* INSTRUCTIONS TO FOLLOW *
Copy, word for word, the lines of the entries below between the one with "M 487,1723 L 582,1852" and the one with "M 643,1177 L 779,1087", inclusive, and leave out everything else.

* DATA TO EXAMINE *
--------------------

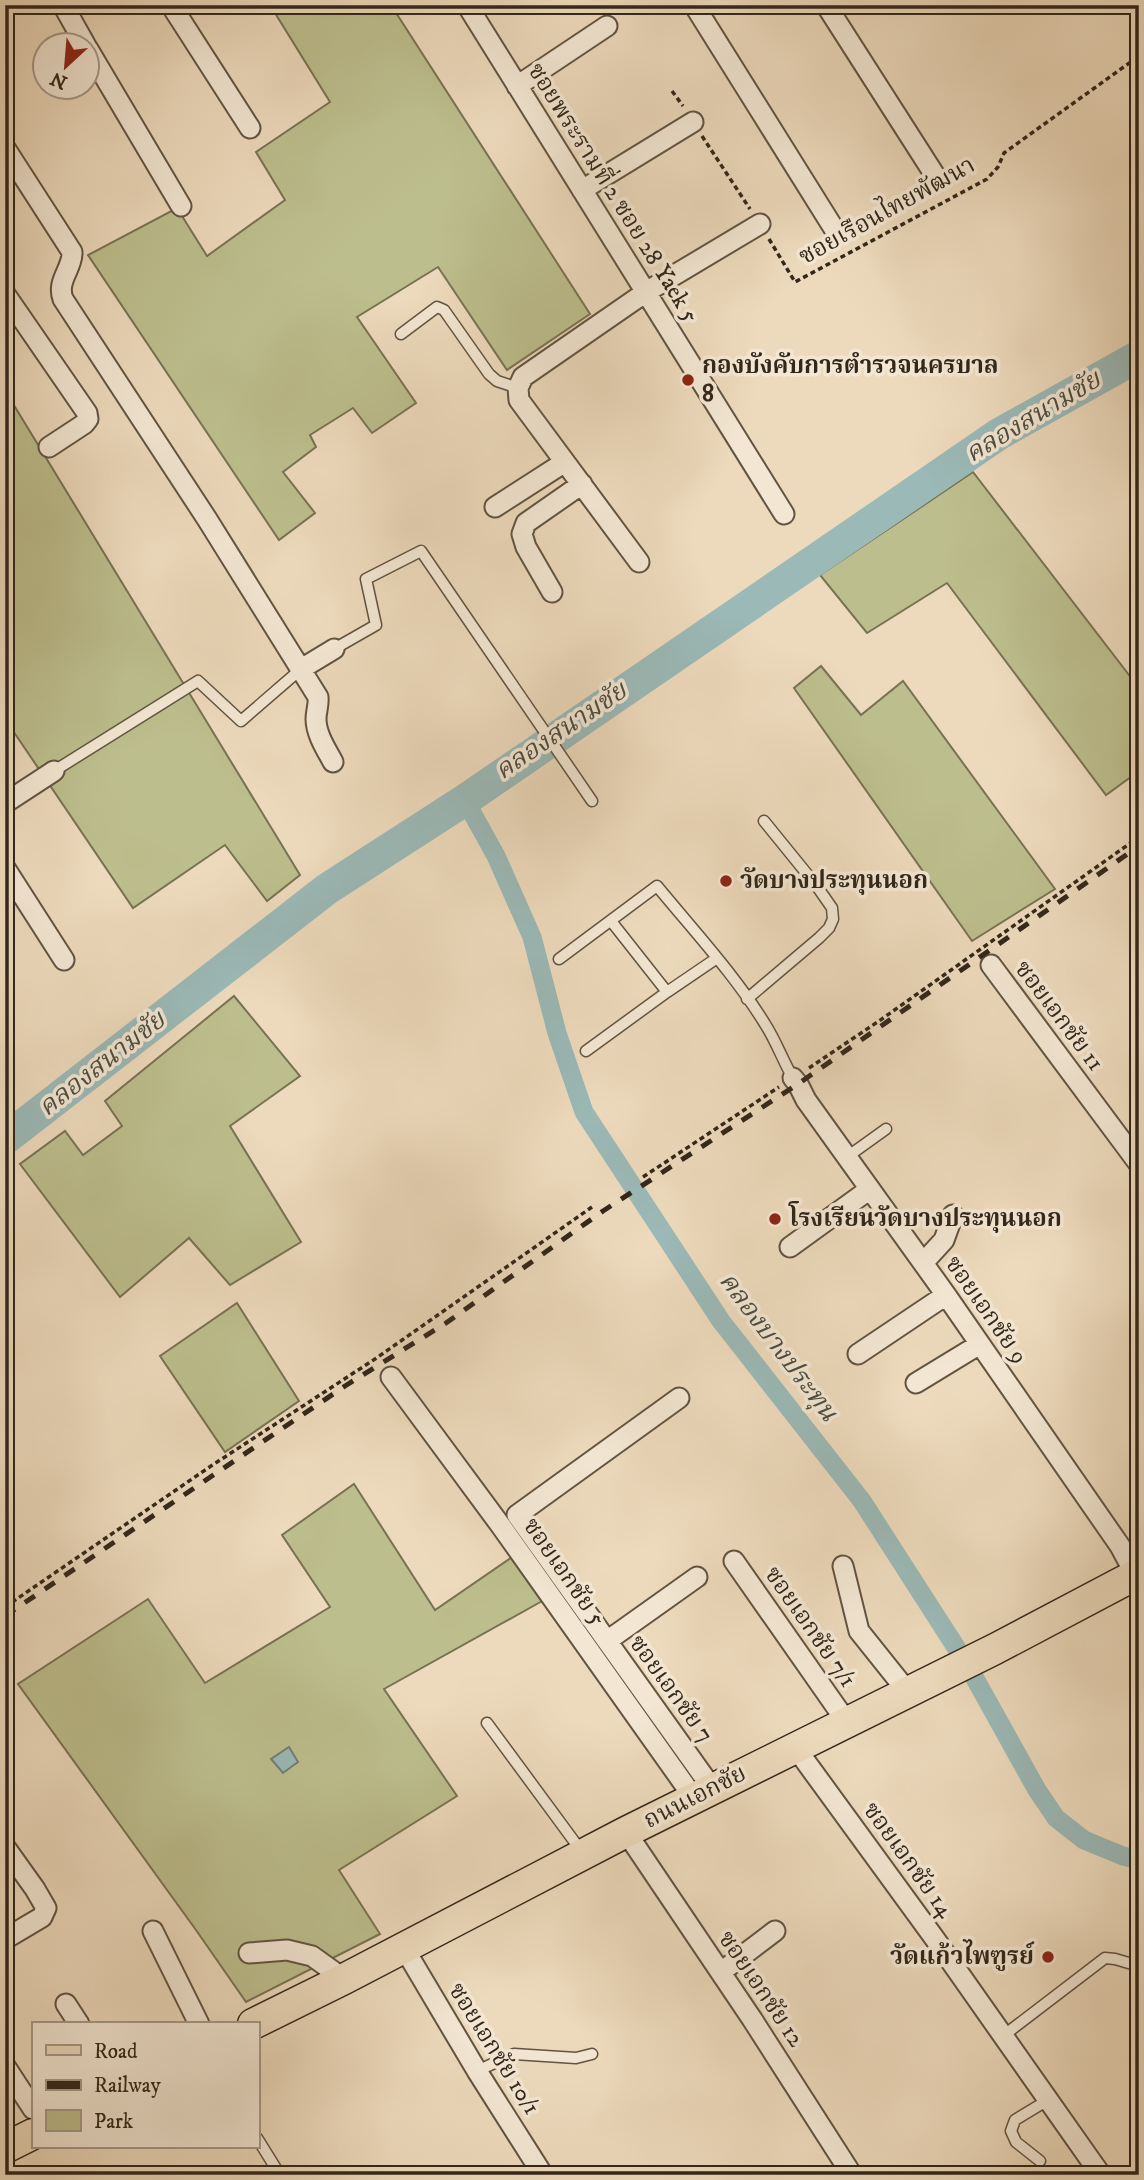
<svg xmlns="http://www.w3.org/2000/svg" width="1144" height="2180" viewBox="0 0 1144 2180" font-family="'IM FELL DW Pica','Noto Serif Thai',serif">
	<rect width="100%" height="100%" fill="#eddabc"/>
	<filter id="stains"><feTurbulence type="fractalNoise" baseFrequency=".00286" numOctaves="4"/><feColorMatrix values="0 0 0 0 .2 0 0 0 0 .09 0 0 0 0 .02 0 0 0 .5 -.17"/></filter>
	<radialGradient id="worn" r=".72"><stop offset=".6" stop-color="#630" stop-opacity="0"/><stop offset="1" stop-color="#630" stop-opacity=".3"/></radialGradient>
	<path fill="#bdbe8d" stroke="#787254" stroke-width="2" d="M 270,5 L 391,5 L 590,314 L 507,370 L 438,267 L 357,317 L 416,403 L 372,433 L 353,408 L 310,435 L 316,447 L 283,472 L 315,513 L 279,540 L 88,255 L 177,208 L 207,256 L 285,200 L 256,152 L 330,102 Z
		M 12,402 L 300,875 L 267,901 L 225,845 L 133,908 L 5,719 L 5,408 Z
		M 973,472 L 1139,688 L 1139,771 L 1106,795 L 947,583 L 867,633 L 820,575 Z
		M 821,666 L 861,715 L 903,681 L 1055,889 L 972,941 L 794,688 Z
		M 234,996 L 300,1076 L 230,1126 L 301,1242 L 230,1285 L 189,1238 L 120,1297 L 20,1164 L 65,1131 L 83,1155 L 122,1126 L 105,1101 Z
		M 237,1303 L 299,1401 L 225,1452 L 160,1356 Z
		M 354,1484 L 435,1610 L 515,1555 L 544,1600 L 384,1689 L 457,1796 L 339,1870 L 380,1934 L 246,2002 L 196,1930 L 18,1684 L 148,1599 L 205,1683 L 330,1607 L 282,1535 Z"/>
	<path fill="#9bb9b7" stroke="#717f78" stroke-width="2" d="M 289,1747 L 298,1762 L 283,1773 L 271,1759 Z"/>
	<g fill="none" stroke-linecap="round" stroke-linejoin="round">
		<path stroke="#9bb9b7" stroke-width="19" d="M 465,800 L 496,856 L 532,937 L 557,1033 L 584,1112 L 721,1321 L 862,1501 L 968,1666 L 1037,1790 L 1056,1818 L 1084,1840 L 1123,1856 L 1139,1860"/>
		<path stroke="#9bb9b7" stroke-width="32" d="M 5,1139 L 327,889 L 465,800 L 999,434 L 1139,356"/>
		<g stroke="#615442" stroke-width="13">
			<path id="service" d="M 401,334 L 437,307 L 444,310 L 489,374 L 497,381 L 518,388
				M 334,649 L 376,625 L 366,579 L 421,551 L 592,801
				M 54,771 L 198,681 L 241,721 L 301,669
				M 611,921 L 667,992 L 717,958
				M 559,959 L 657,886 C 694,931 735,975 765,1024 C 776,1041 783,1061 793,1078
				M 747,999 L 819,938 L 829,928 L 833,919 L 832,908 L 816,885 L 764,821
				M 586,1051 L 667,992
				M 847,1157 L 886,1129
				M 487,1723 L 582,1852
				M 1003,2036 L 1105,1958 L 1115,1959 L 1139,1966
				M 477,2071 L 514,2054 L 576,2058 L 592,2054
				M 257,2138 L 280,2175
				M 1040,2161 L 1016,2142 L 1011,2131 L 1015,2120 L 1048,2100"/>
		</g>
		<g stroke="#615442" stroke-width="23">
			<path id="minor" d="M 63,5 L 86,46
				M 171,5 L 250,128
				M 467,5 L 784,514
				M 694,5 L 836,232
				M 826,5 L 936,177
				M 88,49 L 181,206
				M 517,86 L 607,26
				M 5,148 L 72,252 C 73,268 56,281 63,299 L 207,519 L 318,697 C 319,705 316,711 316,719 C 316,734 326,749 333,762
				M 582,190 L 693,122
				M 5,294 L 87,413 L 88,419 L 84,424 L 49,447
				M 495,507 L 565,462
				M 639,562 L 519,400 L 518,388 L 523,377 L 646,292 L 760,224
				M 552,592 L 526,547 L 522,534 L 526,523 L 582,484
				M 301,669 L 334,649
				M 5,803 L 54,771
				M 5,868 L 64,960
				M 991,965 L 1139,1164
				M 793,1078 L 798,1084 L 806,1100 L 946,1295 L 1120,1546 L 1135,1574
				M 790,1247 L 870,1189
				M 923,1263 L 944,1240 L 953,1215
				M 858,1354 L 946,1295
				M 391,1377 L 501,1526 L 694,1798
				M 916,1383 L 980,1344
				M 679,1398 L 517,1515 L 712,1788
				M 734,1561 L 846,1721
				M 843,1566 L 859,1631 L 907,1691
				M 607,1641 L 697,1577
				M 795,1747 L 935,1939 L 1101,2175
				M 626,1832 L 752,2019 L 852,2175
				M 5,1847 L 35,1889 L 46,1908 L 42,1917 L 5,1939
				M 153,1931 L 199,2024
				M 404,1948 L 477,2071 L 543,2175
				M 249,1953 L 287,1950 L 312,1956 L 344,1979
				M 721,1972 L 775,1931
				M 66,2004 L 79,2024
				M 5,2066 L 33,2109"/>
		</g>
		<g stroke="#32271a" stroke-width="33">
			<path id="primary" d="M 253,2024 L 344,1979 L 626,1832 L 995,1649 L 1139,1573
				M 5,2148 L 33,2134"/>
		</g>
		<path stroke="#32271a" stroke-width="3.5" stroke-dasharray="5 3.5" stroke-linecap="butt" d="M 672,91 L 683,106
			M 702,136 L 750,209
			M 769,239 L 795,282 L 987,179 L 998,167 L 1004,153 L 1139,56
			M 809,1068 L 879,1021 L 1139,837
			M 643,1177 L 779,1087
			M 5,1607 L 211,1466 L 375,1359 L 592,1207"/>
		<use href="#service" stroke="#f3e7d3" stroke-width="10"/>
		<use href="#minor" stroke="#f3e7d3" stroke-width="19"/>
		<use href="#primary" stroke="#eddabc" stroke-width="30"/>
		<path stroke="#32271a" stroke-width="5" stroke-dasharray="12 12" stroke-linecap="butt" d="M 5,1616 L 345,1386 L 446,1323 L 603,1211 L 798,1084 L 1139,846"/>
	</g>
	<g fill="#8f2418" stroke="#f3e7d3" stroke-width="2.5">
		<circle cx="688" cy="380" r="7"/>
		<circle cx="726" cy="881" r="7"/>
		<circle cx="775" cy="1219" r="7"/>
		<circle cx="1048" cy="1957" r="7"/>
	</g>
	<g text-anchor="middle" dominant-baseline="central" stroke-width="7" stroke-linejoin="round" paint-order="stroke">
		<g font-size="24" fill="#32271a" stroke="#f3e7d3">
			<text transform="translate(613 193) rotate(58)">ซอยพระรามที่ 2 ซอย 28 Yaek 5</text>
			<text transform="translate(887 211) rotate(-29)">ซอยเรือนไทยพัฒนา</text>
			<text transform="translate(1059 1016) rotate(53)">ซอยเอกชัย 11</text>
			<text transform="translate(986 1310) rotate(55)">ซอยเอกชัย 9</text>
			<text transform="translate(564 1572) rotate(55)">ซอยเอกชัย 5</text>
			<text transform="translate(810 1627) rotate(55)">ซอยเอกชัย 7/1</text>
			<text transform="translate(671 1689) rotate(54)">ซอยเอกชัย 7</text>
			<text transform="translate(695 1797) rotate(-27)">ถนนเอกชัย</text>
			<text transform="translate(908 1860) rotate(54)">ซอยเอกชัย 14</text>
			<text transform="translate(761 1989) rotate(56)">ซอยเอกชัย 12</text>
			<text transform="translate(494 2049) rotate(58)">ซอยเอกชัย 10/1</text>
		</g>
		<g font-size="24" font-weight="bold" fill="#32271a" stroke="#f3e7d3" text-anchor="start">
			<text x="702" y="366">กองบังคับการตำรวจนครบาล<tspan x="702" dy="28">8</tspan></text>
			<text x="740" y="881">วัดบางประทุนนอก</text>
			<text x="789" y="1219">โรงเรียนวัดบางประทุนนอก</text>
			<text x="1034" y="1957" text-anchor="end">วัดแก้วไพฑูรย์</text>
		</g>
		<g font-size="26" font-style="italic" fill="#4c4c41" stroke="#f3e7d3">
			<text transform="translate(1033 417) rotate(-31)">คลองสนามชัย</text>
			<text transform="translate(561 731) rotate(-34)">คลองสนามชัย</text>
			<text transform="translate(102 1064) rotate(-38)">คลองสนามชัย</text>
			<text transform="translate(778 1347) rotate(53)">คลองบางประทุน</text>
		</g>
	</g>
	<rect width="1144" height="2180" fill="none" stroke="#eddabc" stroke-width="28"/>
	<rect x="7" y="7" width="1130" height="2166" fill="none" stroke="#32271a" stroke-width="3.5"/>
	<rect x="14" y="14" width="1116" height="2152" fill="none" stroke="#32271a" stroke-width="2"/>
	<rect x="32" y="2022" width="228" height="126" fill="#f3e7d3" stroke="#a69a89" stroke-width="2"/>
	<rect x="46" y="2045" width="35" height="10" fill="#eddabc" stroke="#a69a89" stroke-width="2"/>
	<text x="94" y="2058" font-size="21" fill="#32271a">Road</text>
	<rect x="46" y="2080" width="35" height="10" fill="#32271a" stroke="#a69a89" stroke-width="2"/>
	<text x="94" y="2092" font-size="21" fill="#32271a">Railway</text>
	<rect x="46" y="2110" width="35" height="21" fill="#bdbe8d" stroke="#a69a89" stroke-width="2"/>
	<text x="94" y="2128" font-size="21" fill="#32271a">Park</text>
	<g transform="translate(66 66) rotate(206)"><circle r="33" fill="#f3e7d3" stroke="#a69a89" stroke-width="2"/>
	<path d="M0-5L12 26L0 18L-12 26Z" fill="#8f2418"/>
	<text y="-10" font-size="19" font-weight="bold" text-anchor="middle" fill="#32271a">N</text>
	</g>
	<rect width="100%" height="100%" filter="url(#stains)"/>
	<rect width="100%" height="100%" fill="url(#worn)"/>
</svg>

--------------------

* EXERCISE OUTPUT *
				M 487,1723 L 582,1852
				M 1003,2036 L 1105,1958 L 1115,1959 L 1139,1966
				M 477,2071 L 514,2054 L 576,2058 L 592,2054
				M 257,2138 L 280,2175
				M 1040,2161 L 1016,2142 L 1011,2131 L 1015,2120 L 1048,2100"/>
		</g>
		<g stroke="#615442" stroke-width="23">
			<path id="minor" d="M 63,5 L 86,46
				M 171,5 L 250,128
				M 467,5 L 784,514
				M 694,5 L 836,232
				M 826,5 L 936,177
				M 88,49 L 181,206
				M 517,86 L 607,26
				M 5,148 L 72,252 C 73,268 56,281 63,299 L 207,519 L 318,697 C 319,705 316,711 316,719 C 316,734 326,749 333,762
				M 582,190 L 693,122
				M 5,294 L 87,413 L 88,419 L 84,424 L 49,447
				M 495,507 L 565,462
				M 639,562 L 519,400 L 518,388 L 523,377 L 646,292 L 760,224
				M 552,592 L 526,547 L 522,534 L 526,523 L 582,484
				M 301,669 L 334,649
				M 5,803 L 54,771
				M 5,868 L 64,960
				M 991,965 L 1139,1164
				M 793,1078 L 798,1084 L 806,1100 L 946,1295 L 1120,1546 L 1135,1574
				M 790,1247 L 870,1189
				M 923,1263 L 944,1240 L 953,1215
				M 858,1354 L 946,1295
				M 391,1377 L 501,1526 L 694,1798
				M 916,1383 L 980,1344
				M 679,1398 L 517,1515 L 712,1788
				M 734,1561 L 846,1721
				M 843,1566 L 859,1631 L 907,1691
				M 607,1641 L 697,1577
				M 795,1747 L 935,1939 L 1101,2175
				M 626,1832 L 752,2019 L 852,2175
				M 5,1847 L 35,1889 L 46,1908 L 42,1917 L 5,1939
				M 153,1931 L 199,2024
				M 404,1948 L 477,2071 L 543,2175
				M 249,1953 L 287,1950 L 312,1956 L 344,1979
				M 721,1972 L 775,1931
				M 66,2004 L 79,2024
				M 5,2066 L 33,2109"/>
		</g>
		<g stroke="#32271a" stroke-width="33">
			<path id="primary" d="M 253,2024 L 344,1979 L 626,1832 L 995,1649 L 1139,1573
				M 5,2148 L 33,2134"/>
		</g>
		<path stroke="#32271a" stroke-width="3.5" stroke-dasharray="5 3.5" stroke-linecap="butt" d="M 672,91 L 683,106
			M 702,136 L 750,209
			M 769,239 L 795,282 L 987,179 L 998,167 L 1004,153 L 1139,56
			M 809,1068 L 879,1021 L 1139,837
			M 643,1177 L 779,1087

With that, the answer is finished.